(Records of where elements appear)
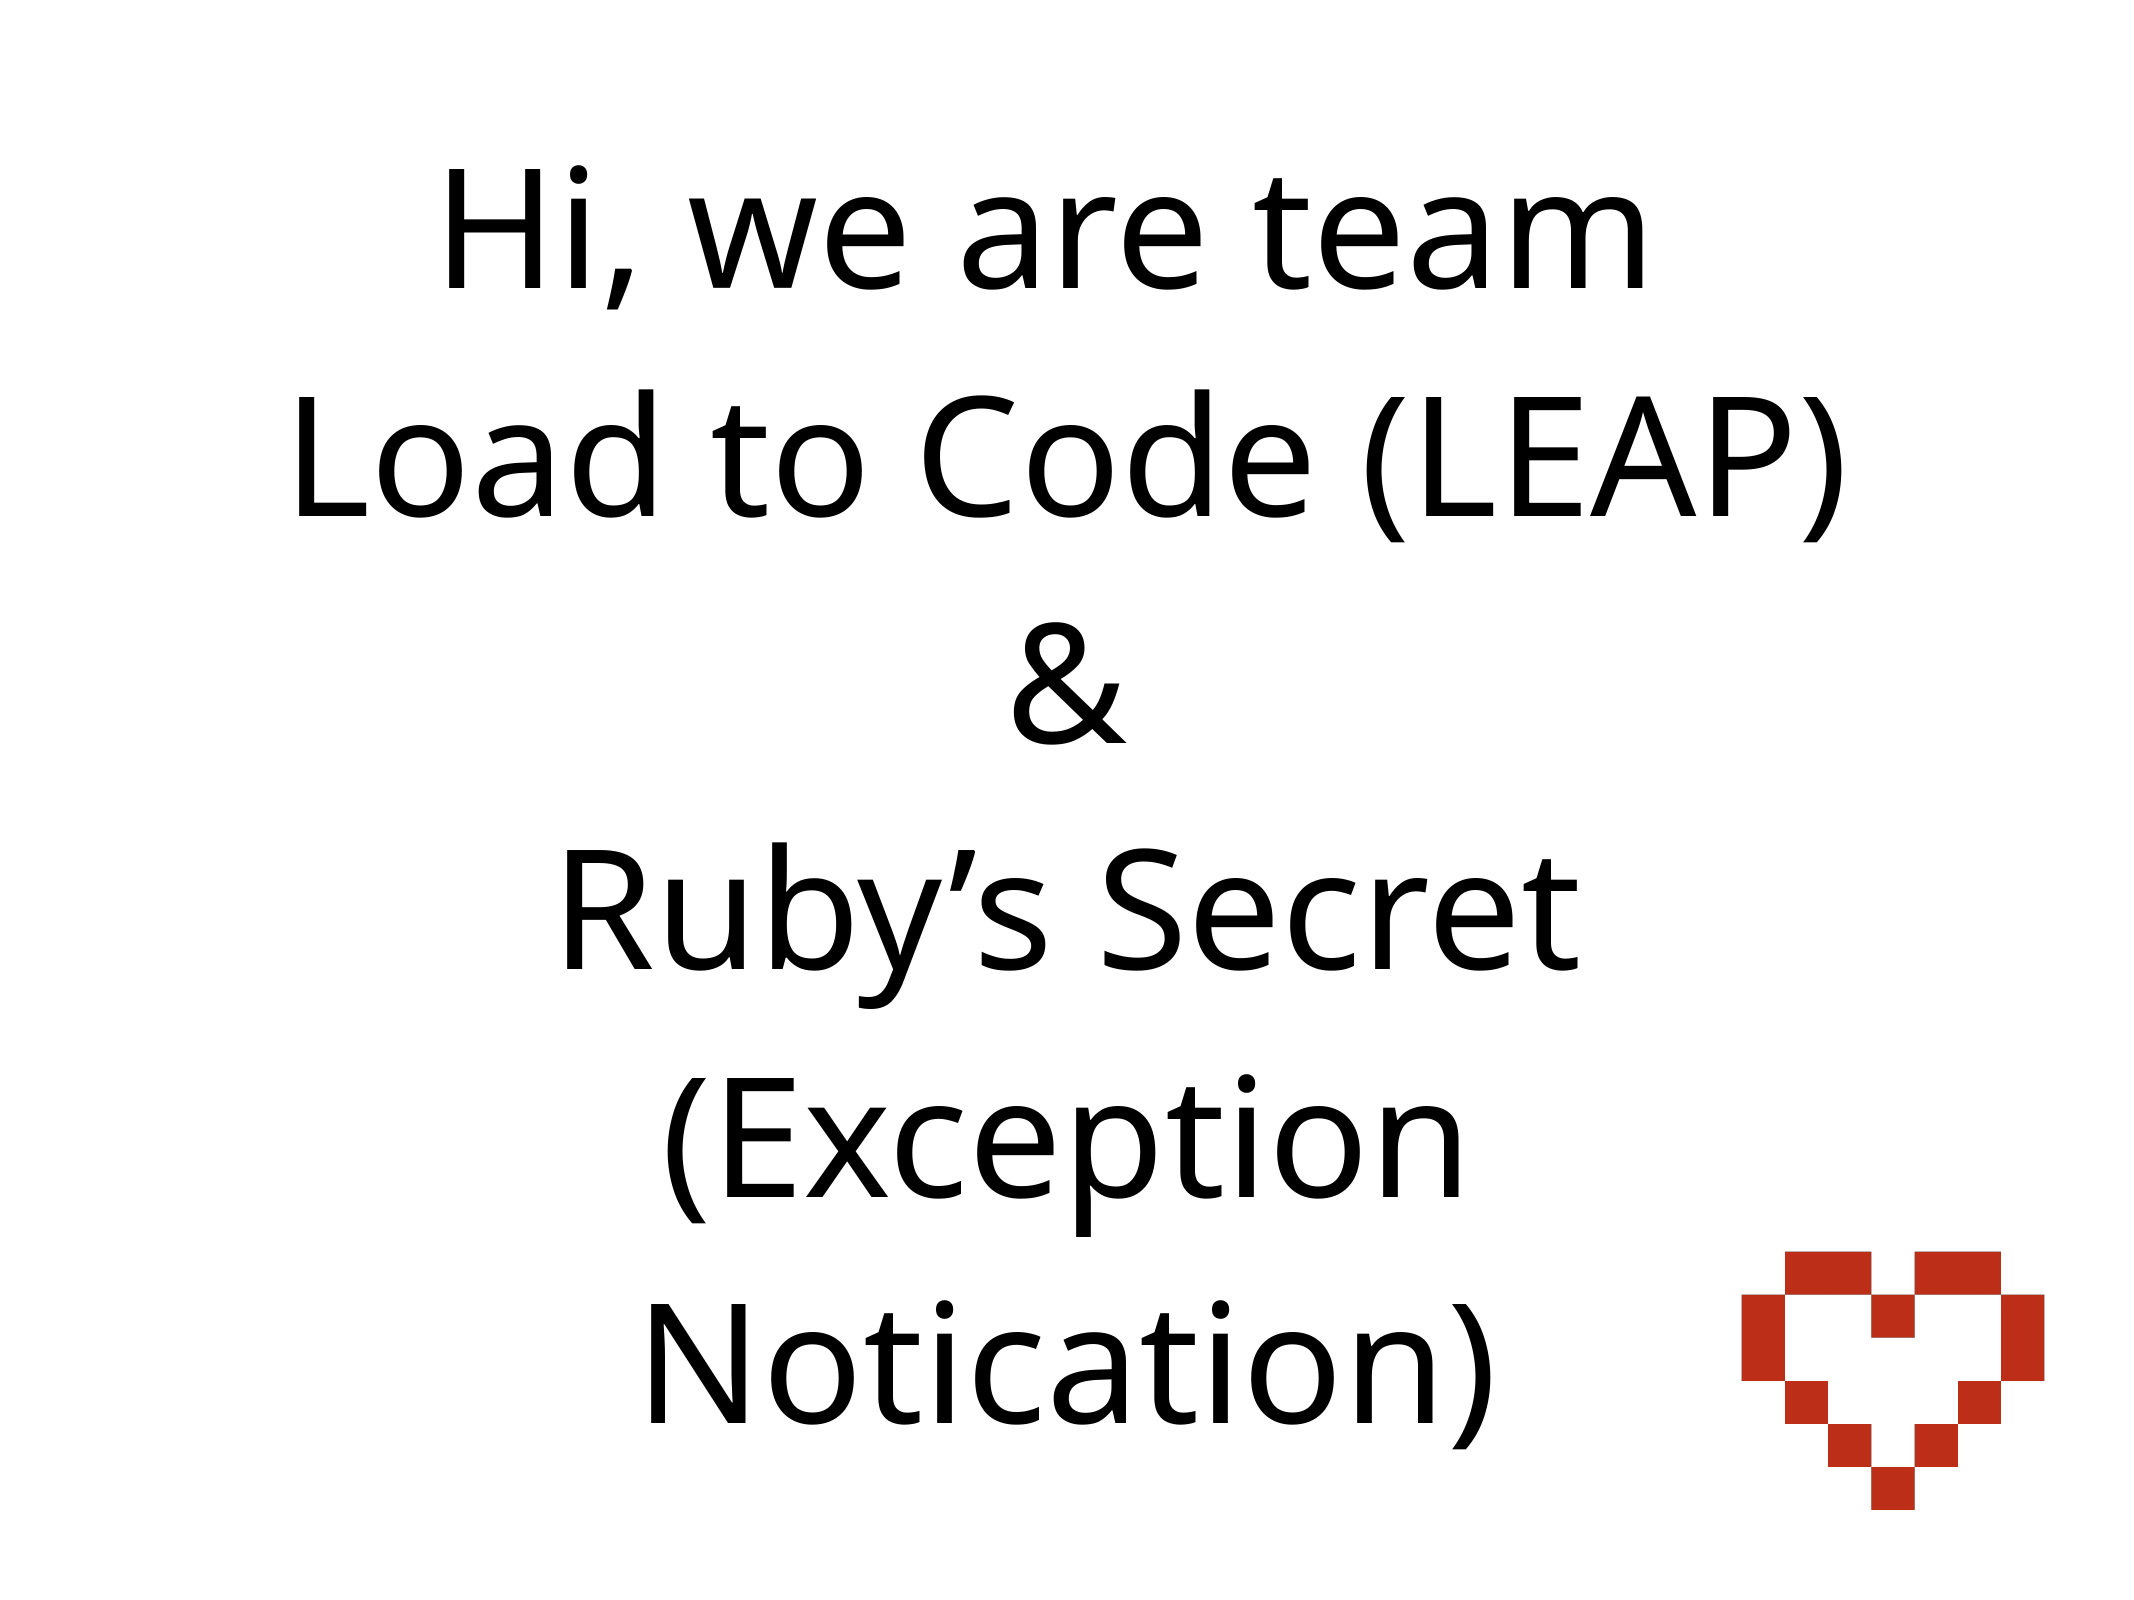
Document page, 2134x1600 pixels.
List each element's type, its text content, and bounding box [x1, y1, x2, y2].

text_box Hi, we are team Load to Code (LEAP) & Ruby’s Secret (Exception Notication) [208, 103, 1926, 1236]
picture [1721, 1209, 2065, 1552]
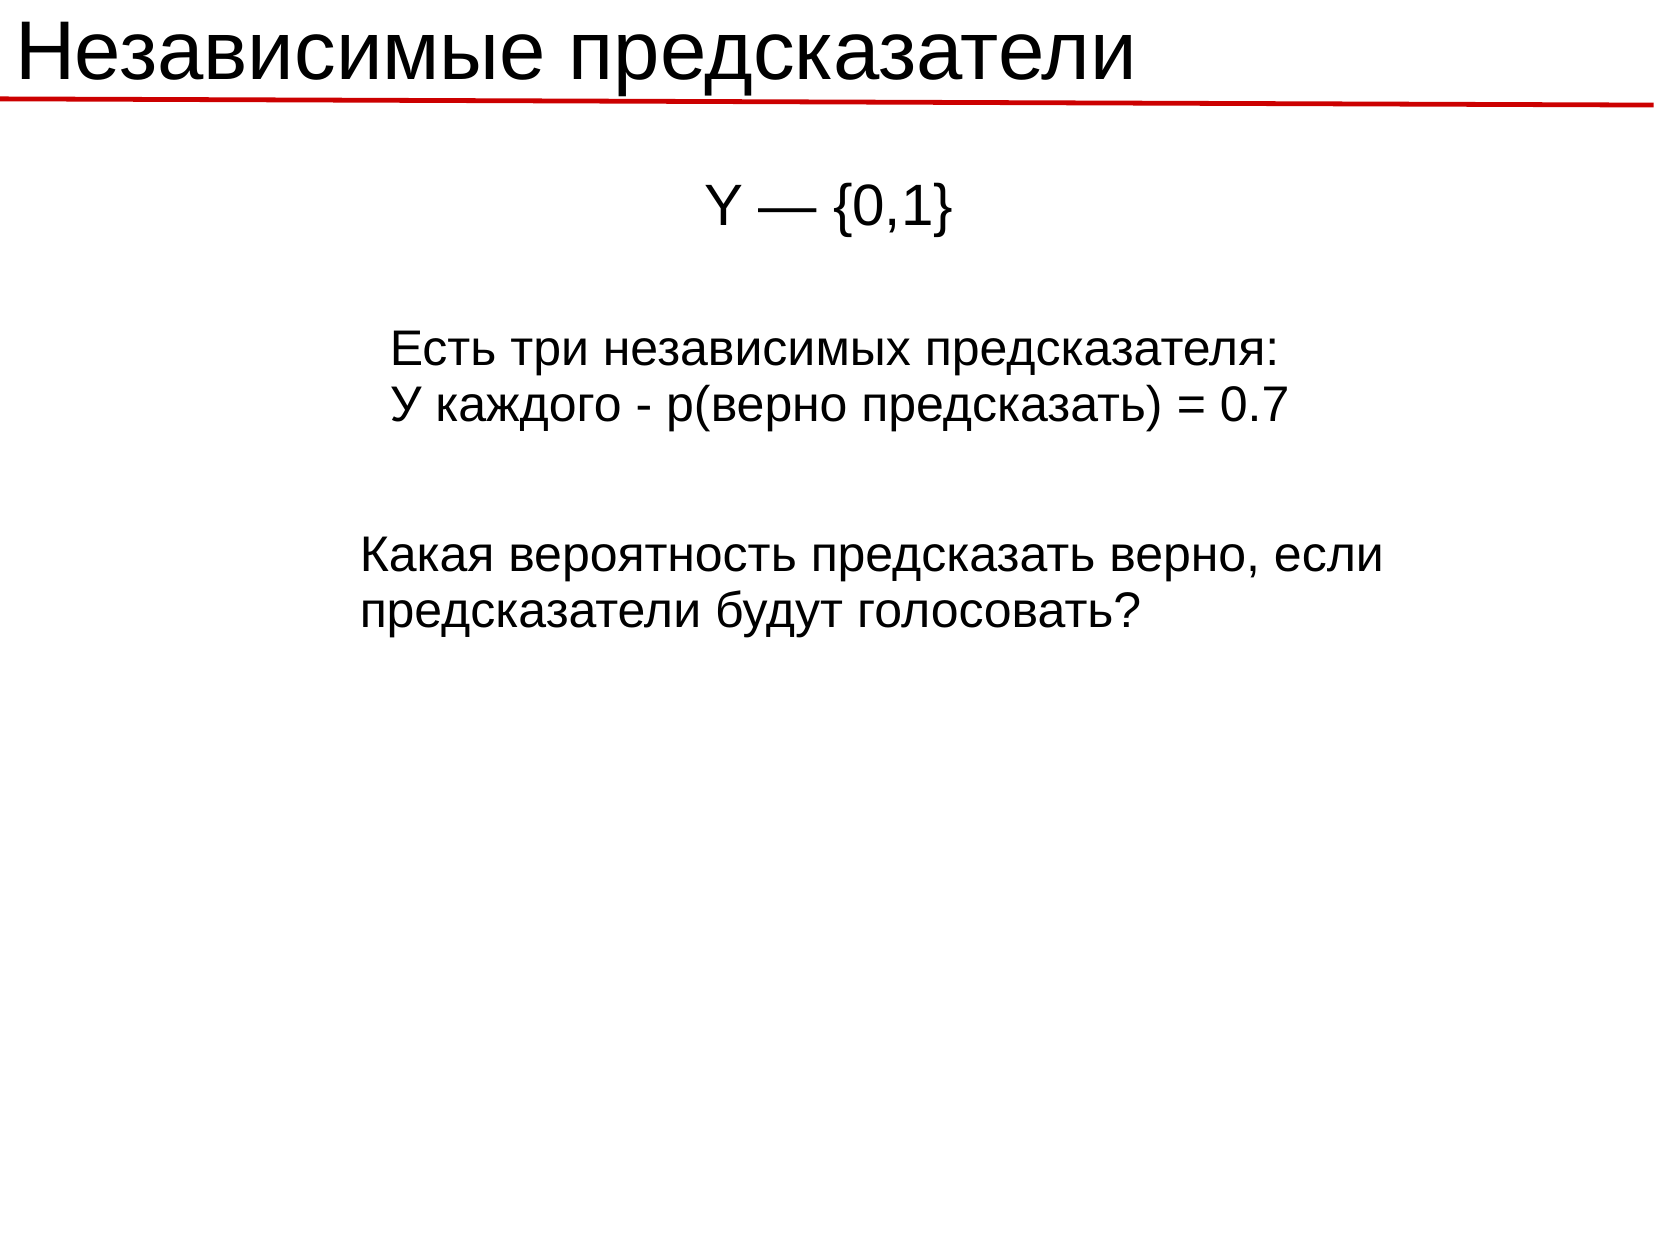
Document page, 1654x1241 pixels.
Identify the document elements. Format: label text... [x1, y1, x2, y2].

title Независимые предсказатели [15, 3, 1504, 97]
text_box Есть три независимых предсказателя: У каждого - p(верно предсказать) = 0.7 [375, 312, 1441, 496]
text_box Какая вероятность предсказать верно, если предсказатели будут голосовать? [345, 518, 1441, 646]
text_box Y — {0,1} [690, 165, 976, 245]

The request: Please edit the rows above so that each "Document page" becomes "Rendered page", keeping everything else unchanged and leaving the pictures out of your answer.

Reply:
Rendered page, 2134x1600 pixels.
List each element's type, its text content, and bounding box [x1, y1, x2, y2].

text_box Hi, we are team Load to Code (LEAP) & Ruby’s Secret (Exception Notication) [208, 103, 1926, 1236]
picture [1721, 1209, 2065, 1552]
Rendered page, 1654x1241 pixels.
Identify the document elements. Format: label text... [x1, y1, x2, y2].

title Независимые предсказатели [15, 3, 1504, 97]
text_box Есть три независимых предсказателя: У каждого - p(верно предсказать) = 0.7 [375, 312, 1441, 496]
text_box Какая вероятность предсказать верно, если предсказатели будут голосовать? [345, 518, 1441, 646]
text_box Y — {0,1} [690, 165, 976, 245]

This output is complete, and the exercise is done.